Given data
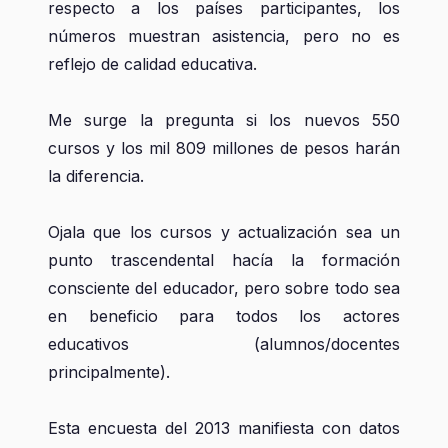
respecto a los países participantes, los
números muestran asistencia, pero no es
reflejo de calidad educativa.
Me surge la pregunta si los nuevos 550
cursos y los mil 809 millones de pesos harán
la diferencia.
Ojala que los cursos y actualización sea un
punto trascendental hacía la formación
consciente del educador, pero sobre todo sea
en beneficio para todos los actores
educativos (alumnos/docentes
principalmente).
Esta encuesta del 2013 manifiesta con datos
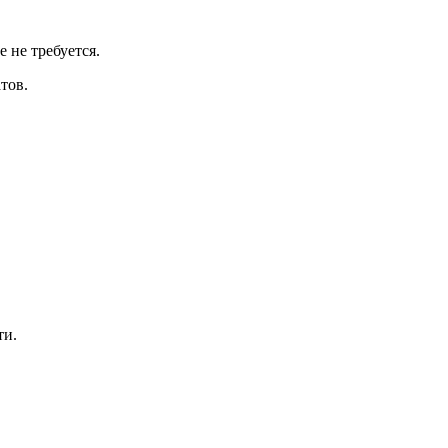
 не требуется.
тов.
ти.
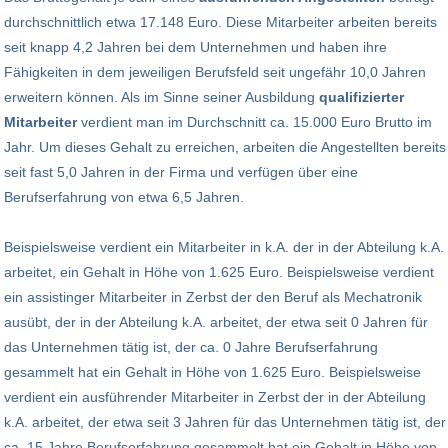
durchschnittlich etwa 17.148 Euro. Diese Mitarbeiter arbeiten bereits
seit knapp 4,2 Jahren bei dem Unternehmen und haben ihre
Fähigkeiten in dem jeweiligen Berufsfeld seit ungefähr 10,0 Jahren
erweitern können. Als im Sinne seiner Ausbildung
qualifizierter
Mitarbeiter
verdient man im Durchschnitt ca. 15.000 Euro Brutto im
Jahr. Um dieses Gehalt zu erreichen, arbeiten die Angestellten bereits
seit fast 5,0 Jahren in der Firma und verfügen über eine
Berufserfahrung von etwa 6,5 Jahren.
Beispielsweise verdient ein Mitarbeiter in k.A. der in der Abteilung k.A.
arbeitet, ein Gehalt in Höhe von 1.625 Euro. Beispielsweise verdient
ein assistinger Mitarbeiter in Zerbst der den Beruf als Mechatronik
ausübt, der in der Abteilung k.A. arbeitet, der etwa seit 0 Jahren für
das Unternehmen tätig ist, der ca. 0 Jahre Berufserfahrung
gesammelt hat ein Gehalt in Höhe von 1.625 Euro. Beispielsweise
verdient ein ausführender Mitarbeiter in Zerbst der in der Abteilung
k.A. arbeitet, der etwa seit 3 Jahren für das Unternehmen tätig ist, der
ca. 15 Jahre Berufserfahrung gesammelt hat ein Gehalt in Höhe von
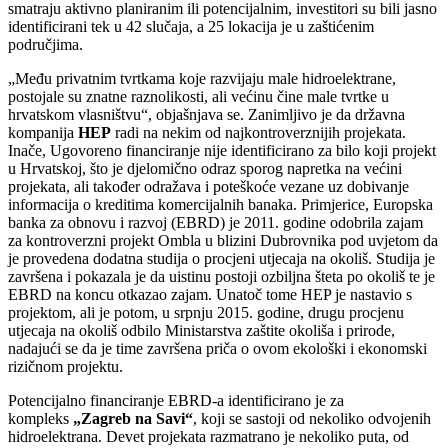
smatraju aktivno planiranim ili potencijalnim, investitori su bili jasno
identificirani tek u 42 slučaja, a 25 lokacija je u zaštićenim
područjima.
„Među privatnim tvrtkama koje razvijaju male hidroelektrane,
postojale su znatne raznolikosti, ali većinu čine male tvrtke u
hrvatskom vlasništvu“, objašnjava se. Zanimljivo je da državna
kompanija
HEP
radi na nekim od najkontroverznijih projekata.
Inače, Ugovoreno financiranje nije identificirano za bilo koji projekt
u Hrvatskoj, što je djelomično odraz sporog napretka na većini
projekata, ali također odražava i poteškoće vezane uz dobivanje
informacija o kreditima komercijalnih banaka. Primjerice, Europska
banka za obnovu i razvoj (EBRD) je 2011. godine odobrila zajam
za kontroverzni projekt Ombla u blizini Dubrovnika pod uvjetom da
je provedena dodatna studija o procjeni utjecaja na okoliš. Studija je
završena i pokazala je da uistinu postoji ozbiljna šteta po okoliš te je
EBRD na koncu otkazao zajam. Unatoč tome HEP je nastavio s
projektom, ali je potom, u srpnju 2015. godine, drugu procjenu
utjecaja na okoliš odbilo Ministarstva zaštite okoliša i prirode,
nadajući se da je time završena priča o ovom ekološki i ekonomski
rizičnom projektu.
Potencijalno financiranje EBRD-a identificirano je za
kompleks
„Zagreb na Savi“
, koji se sastoji od nekoliko odvojenih
hidroelektrana. Devet projekata razmatrano je nekoliko puta, od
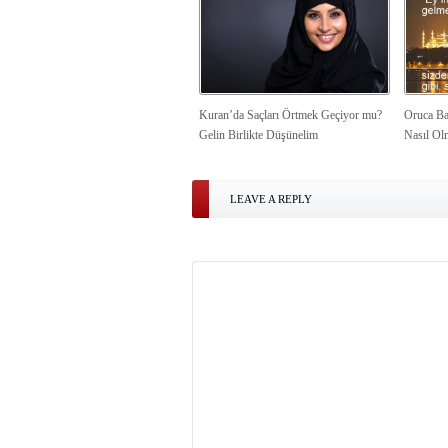
Kuran’da Saçları Örtmek Geçiyor mu?
Oruca Ba
Gelin Birlikte Düşünelim
Nasıl Ol
LEAVE A REPLY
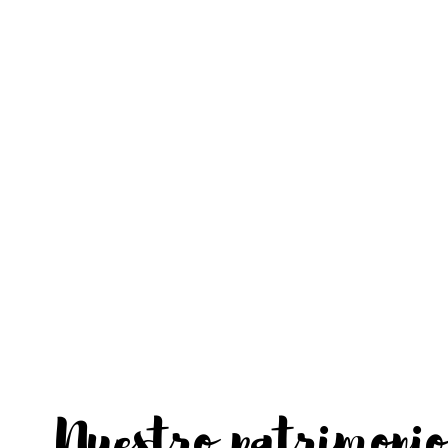
Nuestro patrimonio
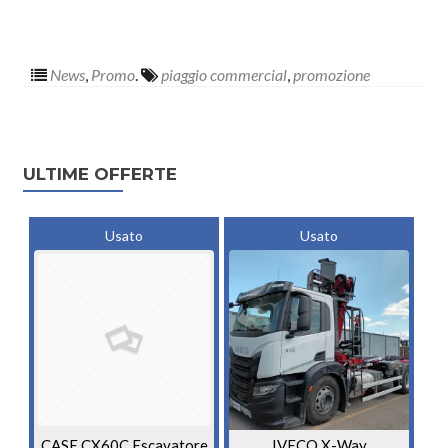
News
,
Promo
.
piaggio commercial
,
promozione
Posts navigation
ULTIME OFFERTE
Usato
Usato
CASE CX60C Escavatore
IVECO X-Way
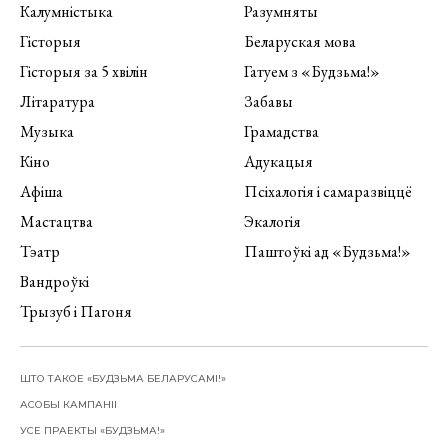
Калумністыка
Разумняты
Гісторыя
Беларуская мова
Гісторыя за 5 хвілін
Гатуем з «Будзьма!»
Літаратура
Забавы
Музыка
Грамадства
Кіно
Адукацыя
Афіша
Псіхалогія і самаразвіццё
Мастацтва
Экалогія
Тэатр
Паштоўкі ад «Будзьма!»
Вандроўкі
Трызуб і Пагоня
ШТО ТАКОЕ «БУДЗЬМА БЕЛАРУСАМІ!»
АСОБЫ КАМПАНІІ
УСЕ ПРАЕКТЫ «БУДЗЬМА!»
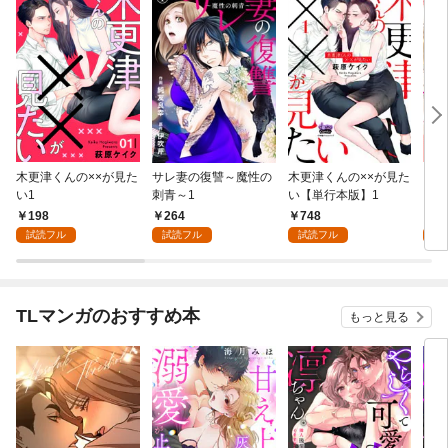
木更津くんの××が見た
サレ妻の復讐～魔性の
木更津くんの××が見た
フレ
い1
刺青～1
い【単行本版】1
くん
失格
198
264
748
1
試読フル
試読フル
試読フル
試
TLマンガのおすすめ本
もっと見る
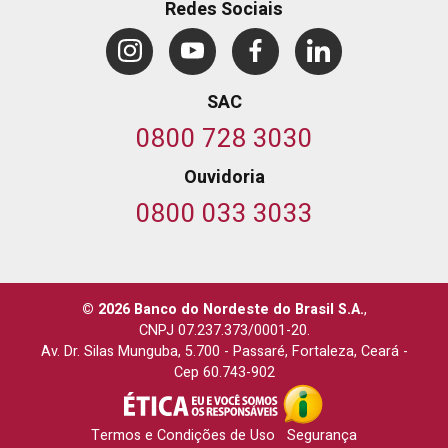
Redes Sociais
SAC
0800 728 3030
Ouvidoria
0800 033 3033
© 2026 Banco do Nordeste do Brasil S.A.
,
CNPJ 07.237.373/0001-20.
Av. Dr. Silas Munguba, 5.700
-
Passaré, Fortaleza, Ceará
-
Cep 60.743-902
Termos e Condições de Uso
Segurança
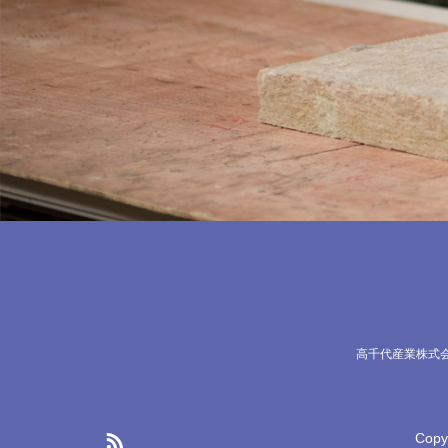
高千代産業株式
Copy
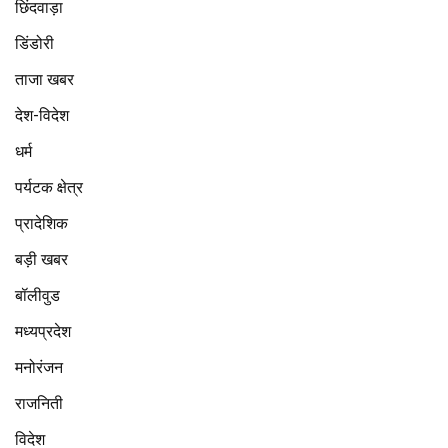
छिंदवाड़ा
डिंडोरी
ताजा खबर
देश-विदेश
धर्म
पर्यटक क्षेत्र
प्रादेशिक
बड़ी खबर
बॉलीवुड
मध्यप्रदेश
मनोरंजन
राजनिती
विदेश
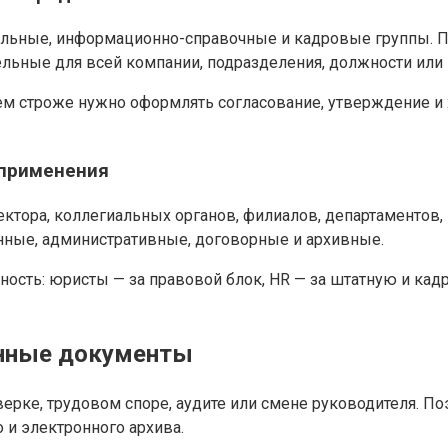
льные, информационно-справочные и кадровые группы. П
ельные для всей компании, подразделения, должности или 
 тем строже нужно оформлять согласование, утверждение 
 применения
тора, коллегиальных органов, филиалов, департаментов, 
нные, административные, договорные и архивные.
ьность: юристы — за правовой блок, HR — за штатную и кад
онные документы
рке, трудовом споре, аудите или смене руководителя. По
 и электронного архива.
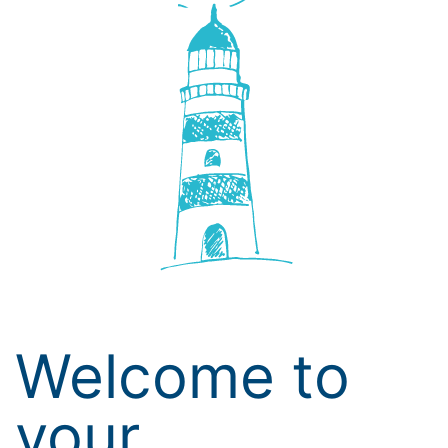
Welcome to
your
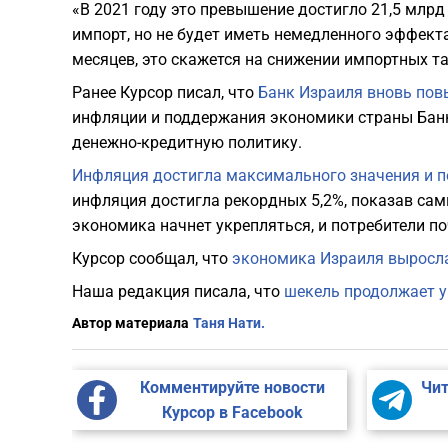
«В 2021 году это превышение достигло 21,5 млрд 
импорт, но не будет иметь немедленного эффект
месяцев, это скажется на снижении импортных та
Ранее Курсор писал, что
Банк Израиля вновь пов
инфляции и поддержания экономики страны Банк
денежно-кредитную политику.
Инфляция достигла максимального значения и п
инфляция достигла рекордных 5,2%, показав сам
экономика начнет укрепляться, и потребители п
Курсор сообщал, что
экономика Израиля выросла 
Наша редакция писала, что
шекель продолжает у
Автор материала
Таня Нати.
Комментируйте новости
Чит
Курсор в Facebook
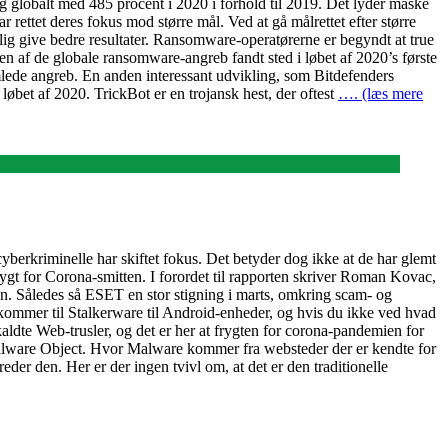
globalt med 485 procent i 2020 i forhold til 2019. Det lyder måske
ar rettet deres fokus mod større mål. Ved at gå målrettet efter større
lig give bedre resultater. Ransomware-operatørerne er begyndt at true
en af de globale ransomware-angreb fandt sted i løbet af 2020’s første
lede angreb. En anden interessant udvikling, som Bitdefenders
 løbet af 2020. TrickBot er en trojansk hest, der oftest
…. (læs mere
 cyberkriminelle har skiftet fokus. Det betyder dog ikke at de har glemt
rygt for Corona-smitten. I forordet til rapporten skriver Roman Kovac,
en. Således så ESET en stor stigning i marts, omkring scam- og
ommer til Stalkerware til Android-enheder, og hvis du ikke ved hvad
åkaldte Web-trusler, og det er her at frygten for corona-pandemien for
alware Object. Hvor Malware kommer fra websteder der er kendte for
der den. Her er der ingen tvivl om, at det er den traditionelle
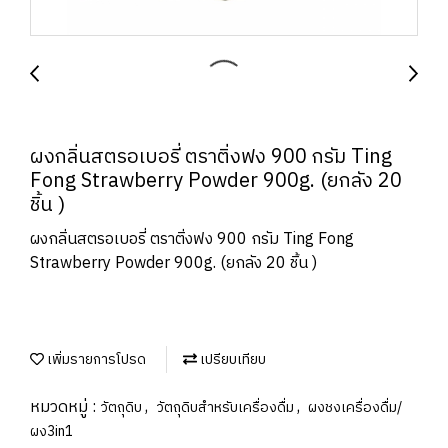
ผงกลิ่นสตรอเบอรี่ ตราติ่งฟง 900 กรัม Ting
Fong Strawberry Powder 900g. (ยกลัง 20
ชิ้น )
ผงกลิ่นสตรอเบอรี่ ตราติ่งฟง 900 กรัม Ting Fong
Strawberry Powder 900g. (ยกลัง 20 ชิ้น )
เพิ่มรายการโปรด
เปรียบเทียบ
หมวดหมู่ :
,
,
วัตถุดิบ
วัตถุดิบสำหรับเครื่องดื่ม
ผงชงเครื่องดื่ม/
ผง3in1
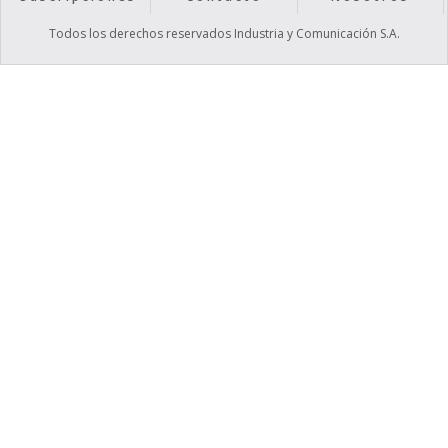
Todos los derechos reservados Industria y Comunicación S.A.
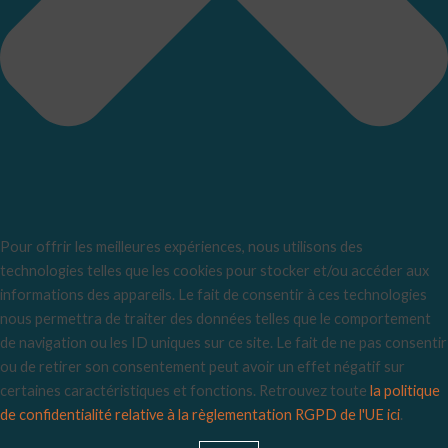
Pour offrir les meilleures expériences, nous utilisons des
technologies telles que les cookies pour stocker et/ou accéder aux
informations des appareils. Le fait de consentir à ces technologies
nous permettra de traiter des données telles que le comportement
de navigation ou les ID uniques sur ce site. Le fait de ne pas consentir
ou de retirer son consentement peut avoir un effet négatif sur
certaines caractéristiques et fonctions. Retrouvez toute
la politique
de confidentialité relative à la règlementation RGPD de l'UE ici
.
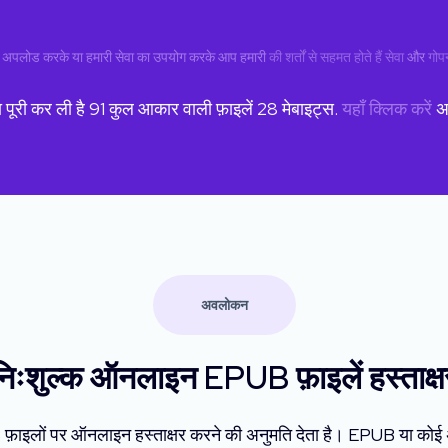
ं अपलोड करके या हमारी सेवा का उपयोग करके आप हमारी
की शर्तों से सहमत होते हैं सेवा
और
गोप
ा पूरी कर ली है
91
कुल आकार वाली फ़ाइलें
28
मेबाइट्स.
यहाँ क्लिक करें
अध
अवलोकन
निःशुल्क ऑनलाइन EPUB फ़ाइलें हस्ताक्ष
ाइलों पर ऑनलाइन हस्ताक्षर करने की अनुमति देता है। EPUB या कोई अन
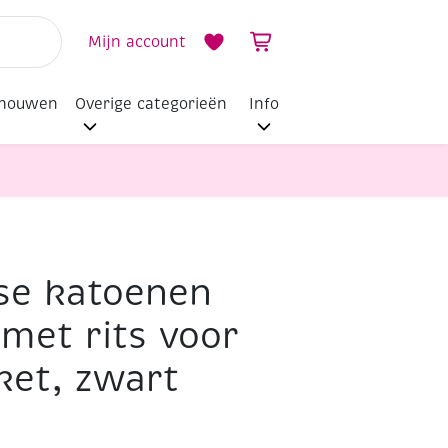
Mijn account
dhouwen
Overige categorieën
Info
sse katoenen
met rits voor
et, zwart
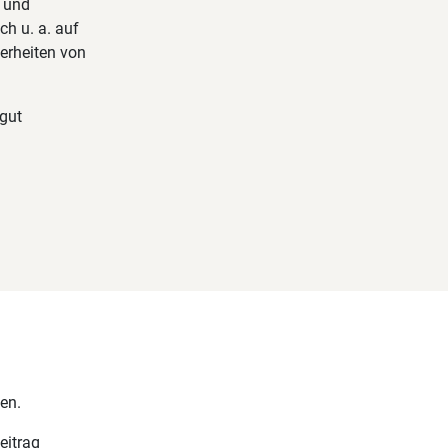
n und
ch u. a. auf
erheiten von
 gut
en.
eitrag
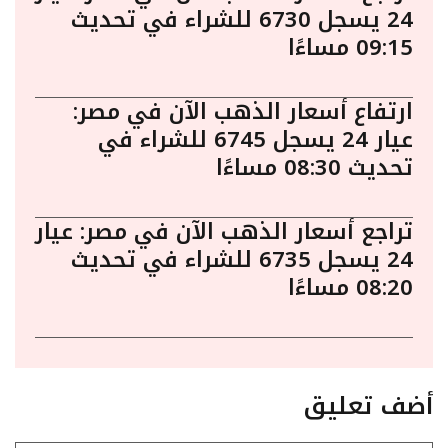
24 يسجل 6730 للشراء في تحديث
09:15 مساءًا
ارتفاع أسعار الذهب الآن في مصر:
عيار 24 يسجل 6745 للشراء في
تحديث 08:30 مساءًا
تراجع أسعار الذهب الآن في مصر: عيار
24 يسجل 6735 للشراء في تحديث
08:20 مساءًا
أضف تعليق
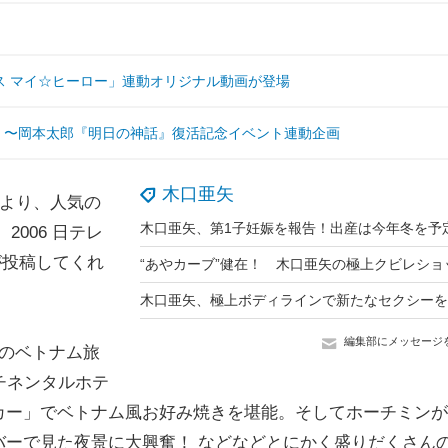
ス マイ☆ヒーロー」連動オリジナル動画が登場
！」〜岡本太郎『明日の神話』復活記念イベント連動企画
木口亜矢
日より、人気の
木口亜矢、第1子妊娠を報告！出産は今年冬を予
006 日テレ
が投稿してくれ
木口亜矢、極上ボディラインで新たなセクシーを
編集部にメッセージ
のベトナム旅
チネンタルホテ
カー」でベトナム風お好み焼きを堪能。そしてホーチミンが
バーで見た夜景に大興奮！ などなどとにかく盛りだくさん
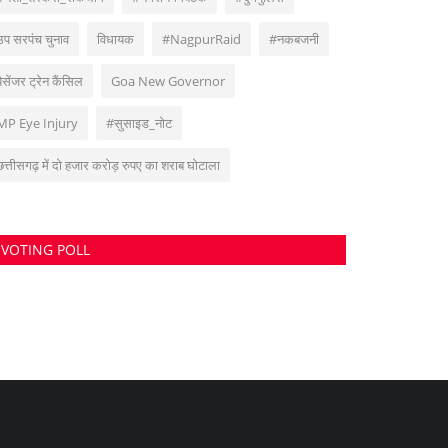
उप सरपंच चुनाव
विधायक
#NagpurRaid
#नकबजनी
पैसेंजर ट्रेन कैंसिल
Goa New Governor
MP Eye Injury
#सुसाइड_नोट
छत्तीसगढ़ में दो हजार करोड़ रुपए का शराब घोटाला
VOTING POLL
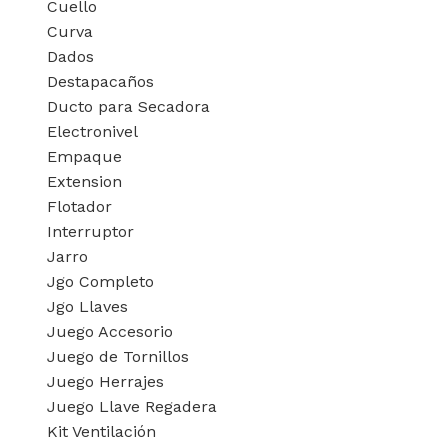
Cuello
Curva
Dados
Destapacaños
Ducto para Secadora
Electronivel
Empaque
Extension
Flotador
Interruptor
Jarro
Jgo Completo
Jgo Llaves
Juego Accesorio
Juego de Tornillos
Juego Herrajes
Juego Llave Regadera
Kit Ventilación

Exercise description
Report each line of the records that contains the string "مساء", copying every such line in full.

Solution for this exercise
09:15 مساءًا
تحديث 08:30 مساءًا
08:20 مساءًا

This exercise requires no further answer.